-- EXERCISE PROMPT --
From the material below, collect every line that contains the word "Inglaterra" and copy each one in full.

-- TASK MATERIAL --
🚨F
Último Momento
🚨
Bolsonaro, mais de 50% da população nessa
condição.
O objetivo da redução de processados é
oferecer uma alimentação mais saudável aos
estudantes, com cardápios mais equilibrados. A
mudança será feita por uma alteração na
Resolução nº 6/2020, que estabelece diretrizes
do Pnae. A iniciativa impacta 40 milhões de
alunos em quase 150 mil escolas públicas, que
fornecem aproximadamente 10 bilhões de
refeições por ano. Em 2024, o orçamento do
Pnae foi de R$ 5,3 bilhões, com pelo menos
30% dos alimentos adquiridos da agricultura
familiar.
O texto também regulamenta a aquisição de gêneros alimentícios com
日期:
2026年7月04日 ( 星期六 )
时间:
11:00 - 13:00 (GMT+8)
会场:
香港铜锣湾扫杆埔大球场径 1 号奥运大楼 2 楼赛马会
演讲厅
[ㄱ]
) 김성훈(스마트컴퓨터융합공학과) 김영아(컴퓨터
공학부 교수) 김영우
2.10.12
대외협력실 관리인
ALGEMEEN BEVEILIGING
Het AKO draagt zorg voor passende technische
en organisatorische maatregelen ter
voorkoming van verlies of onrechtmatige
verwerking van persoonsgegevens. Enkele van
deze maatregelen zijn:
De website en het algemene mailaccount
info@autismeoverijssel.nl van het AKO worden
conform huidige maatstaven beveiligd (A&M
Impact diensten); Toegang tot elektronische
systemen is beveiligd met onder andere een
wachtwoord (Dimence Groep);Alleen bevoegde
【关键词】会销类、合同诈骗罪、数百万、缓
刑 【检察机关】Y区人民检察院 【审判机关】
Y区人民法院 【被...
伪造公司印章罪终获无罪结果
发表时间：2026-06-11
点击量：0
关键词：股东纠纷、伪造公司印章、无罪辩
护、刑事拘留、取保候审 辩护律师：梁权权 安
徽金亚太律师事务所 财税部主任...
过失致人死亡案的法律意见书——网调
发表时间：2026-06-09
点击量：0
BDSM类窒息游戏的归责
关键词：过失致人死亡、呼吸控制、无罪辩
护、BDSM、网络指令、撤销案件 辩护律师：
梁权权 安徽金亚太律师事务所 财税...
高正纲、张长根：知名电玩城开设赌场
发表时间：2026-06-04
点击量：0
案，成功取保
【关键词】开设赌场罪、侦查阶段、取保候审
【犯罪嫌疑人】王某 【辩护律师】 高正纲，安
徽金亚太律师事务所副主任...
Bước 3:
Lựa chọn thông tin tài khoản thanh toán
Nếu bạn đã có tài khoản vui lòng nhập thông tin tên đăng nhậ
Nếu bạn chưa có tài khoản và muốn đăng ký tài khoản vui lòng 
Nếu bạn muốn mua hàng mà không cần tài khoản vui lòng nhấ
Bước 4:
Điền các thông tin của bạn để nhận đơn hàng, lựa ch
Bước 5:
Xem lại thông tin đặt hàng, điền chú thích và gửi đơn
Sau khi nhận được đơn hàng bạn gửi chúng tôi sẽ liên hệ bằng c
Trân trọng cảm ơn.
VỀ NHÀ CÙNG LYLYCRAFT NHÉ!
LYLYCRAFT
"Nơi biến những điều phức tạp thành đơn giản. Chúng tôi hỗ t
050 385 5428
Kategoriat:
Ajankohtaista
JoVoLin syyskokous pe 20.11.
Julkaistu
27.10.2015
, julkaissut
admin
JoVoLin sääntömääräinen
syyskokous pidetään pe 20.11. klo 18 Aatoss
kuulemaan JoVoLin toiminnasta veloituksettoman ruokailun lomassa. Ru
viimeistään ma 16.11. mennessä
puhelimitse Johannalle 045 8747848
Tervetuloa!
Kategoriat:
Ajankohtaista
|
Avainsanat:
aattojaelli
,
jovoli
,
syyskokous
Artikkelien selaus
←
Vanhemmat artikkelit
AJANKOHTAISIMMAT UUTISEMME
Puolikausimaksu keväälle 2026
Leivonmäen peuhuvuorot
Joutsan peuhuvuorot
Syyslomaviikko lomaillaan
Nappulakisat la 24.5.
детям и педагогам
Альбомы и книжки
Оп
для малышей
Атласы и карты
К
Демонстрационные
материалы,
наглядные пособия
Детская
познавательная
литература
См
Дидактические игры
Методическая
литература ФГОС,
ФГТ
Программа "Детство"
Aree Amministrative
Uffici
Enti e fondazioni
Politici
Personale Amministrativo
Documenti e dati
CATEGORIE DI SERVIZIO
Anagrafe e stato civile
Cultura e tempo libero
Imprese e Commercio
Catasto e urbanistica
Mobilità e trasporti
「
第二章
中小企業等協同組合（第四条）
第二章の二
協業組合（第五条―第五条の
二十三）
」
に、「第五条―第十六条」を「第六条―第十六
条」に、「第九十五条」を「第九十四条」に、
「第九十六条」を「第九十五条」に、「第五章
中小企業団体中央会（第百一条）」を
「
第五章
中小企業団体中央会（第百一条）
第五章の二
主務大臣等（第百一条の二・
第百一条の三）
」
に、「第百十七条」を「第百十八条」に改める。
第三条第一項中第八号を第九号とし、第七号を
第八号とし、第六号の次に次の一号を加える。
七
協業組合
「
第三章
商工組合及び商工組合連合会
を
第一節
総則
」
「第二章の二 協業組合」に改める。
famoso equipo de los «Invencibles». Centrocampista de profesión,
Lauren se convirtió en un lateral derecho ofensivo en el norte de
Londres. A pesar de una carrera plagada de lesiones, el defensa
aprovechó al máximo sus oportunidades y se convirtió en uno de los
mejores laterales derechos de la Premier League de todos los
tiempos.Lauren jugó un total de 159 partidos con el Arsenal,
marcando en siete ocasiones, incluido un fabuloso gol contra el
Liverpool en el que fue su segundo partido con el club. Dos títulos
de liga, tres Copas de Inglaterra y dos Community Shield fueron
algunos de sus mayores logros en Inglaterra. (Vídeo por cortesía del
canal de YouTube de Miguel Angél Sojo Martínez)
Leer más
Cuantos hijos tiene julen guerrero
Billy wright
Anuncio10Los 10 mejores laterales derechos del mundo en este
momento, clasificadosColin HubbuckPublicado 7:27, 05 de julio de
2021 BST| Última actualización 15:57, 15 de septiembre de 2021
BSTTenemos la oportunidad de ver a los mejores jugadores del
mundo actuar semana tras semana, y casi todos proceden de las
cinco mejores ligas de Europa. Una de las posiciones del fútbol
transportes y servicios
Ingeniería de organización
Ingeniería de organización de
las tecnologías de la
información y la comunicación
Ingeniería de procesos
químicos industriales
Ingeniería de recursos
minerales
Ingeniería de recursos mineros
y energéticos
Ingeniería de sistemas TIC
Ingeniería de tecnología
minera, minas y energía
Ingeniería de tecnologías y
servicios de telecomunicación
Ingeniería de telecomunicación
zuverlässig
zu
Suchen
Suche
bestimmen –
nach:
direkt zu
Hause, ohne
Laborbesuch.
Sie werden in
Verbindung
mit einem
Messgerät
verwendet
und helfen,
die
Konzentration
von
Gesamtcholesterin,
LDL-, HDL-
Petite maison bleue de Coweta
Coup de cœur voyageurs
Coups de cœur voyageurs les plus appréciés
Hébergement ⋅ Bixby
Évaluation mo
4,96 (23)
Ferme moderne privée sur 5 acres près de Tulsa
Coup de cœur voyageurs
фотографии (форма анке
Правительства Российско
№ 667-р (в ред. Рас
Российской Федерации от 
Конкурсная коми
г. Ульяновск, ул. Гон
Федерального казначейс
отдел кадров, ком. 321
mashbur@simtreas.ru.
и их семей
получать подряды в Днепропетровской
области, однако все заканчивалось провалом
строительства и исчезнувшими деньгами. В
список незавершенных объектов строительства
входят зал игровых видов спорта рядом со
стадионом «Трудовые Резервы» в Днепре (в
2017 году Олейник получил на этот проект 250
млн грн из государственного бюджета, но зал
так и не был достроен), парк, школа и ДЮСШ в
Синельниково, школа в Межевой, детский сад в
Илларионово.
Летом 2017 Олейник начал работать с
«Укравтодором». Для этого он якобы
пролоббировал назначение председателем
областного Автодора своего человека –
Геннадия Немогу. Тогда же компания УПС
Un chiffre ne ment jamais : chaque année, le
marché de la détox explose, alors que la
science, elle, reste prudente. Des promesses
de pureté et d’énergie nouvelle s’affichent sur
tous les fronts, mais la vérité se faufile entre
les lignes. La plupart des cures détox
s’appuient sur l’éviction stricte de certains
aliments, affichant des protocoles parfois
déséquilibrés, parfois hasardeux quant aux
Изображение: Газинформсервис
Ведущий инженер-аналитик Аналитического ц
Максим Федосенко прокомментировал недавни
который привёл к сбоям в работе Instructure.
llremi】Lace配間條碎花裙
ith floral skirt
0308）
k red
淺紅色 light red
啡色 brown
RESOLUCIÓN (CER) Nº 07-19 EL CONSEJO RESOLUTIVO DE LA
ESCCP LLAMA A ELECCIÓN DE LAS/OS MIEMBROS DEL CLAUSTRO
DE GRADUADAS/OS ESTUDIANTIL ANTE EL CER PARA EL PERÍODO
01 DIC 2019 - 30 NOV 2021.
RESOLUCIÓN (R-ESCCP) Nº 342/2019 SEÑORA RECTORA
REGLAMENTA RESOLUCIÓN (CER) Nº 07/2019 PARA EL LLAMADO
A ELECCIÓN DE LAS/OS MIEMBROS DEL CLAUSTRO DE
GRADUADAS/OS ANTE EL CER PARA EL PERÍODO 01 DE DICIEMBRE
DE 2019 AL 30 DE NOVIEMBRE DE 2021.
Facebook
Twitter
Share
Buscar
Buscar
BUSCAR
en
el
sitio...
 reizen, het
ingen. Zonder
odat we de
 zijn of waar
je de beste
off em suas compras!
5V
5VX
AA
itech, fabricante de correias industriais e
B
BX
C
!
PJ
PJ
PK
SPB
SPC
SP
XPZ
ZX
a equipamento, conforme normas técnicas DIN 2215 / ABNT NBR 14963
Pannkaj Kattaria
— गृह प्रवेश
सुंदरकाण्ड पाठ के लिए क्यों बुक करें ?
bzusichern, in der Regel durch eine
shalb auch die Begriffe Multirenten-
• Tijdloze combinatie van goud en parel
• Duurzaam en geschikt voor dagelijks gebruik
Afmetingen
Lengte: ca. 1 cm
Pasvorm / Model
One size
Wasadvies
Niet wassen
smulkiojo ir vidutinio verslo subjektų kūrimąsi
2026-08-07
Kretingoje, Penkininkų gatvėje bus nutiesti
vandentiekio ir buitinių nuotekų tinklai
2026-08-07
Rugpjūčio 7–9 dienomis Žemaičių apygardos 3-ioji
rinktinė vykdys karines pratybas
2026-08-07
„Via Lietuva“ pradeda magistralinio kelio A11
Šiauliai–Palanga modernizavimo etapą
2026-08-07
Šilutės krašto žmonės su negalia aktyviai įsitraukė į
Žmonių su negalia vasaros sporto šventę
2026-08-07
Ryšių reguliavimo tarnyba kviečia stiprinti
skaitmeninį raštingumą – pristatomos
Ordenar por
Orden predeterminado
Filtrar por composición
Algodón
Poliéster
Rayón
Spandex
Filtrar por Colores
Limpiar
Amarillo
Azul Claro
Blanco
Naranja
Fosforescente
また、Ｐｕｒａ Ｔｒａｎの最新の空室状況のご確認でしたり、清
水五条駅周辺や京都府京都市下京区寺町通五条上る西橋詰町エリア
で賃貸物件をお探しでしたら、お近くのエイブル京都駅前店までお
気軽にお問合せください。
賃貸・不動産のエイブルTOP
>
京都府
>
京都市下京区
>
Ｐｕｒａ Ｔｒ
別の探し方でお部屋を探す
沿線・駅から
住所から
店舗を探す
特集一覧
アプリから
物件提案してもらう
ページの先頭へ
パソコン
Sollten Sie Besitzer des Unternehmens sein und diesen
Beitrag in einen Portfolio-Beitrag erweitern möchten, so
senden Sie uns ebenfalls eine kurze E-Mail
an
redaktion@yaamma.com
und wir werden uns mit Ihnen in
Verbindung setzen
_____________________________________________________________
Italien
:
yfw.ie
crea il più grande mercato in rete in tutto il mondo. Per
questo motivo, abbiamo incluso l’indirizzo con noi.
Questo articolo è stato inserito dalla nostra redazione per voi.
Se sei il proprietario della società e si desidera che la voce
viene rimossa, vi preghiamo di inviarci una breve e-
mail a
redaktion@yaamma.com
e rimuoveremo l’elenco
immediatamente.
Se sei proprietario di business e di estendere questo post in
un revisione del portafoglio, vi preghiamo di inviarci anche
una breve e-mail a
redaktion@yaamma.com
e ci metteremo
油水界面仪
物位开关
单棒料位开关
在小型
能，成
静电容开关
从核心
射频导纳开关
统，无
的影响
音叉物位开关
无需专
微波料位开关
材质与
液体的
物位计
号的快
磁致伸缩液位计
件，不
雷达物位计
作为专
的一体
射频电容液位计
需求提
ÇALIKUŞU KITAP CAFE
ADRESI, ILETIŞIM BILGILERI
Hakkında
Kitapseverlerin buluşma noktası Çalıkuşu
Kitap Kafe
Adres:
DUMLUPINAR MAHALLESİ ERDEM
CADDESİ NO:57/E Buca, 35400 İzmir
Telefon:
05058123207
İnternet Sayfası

-- SOLUTION TO THE EXERCISE --
de liga, tres Copas de Inglaterra y dos Community Shield fueron
algunos de sus mayores logros en Inglaterra. (Vídeo por cortesía del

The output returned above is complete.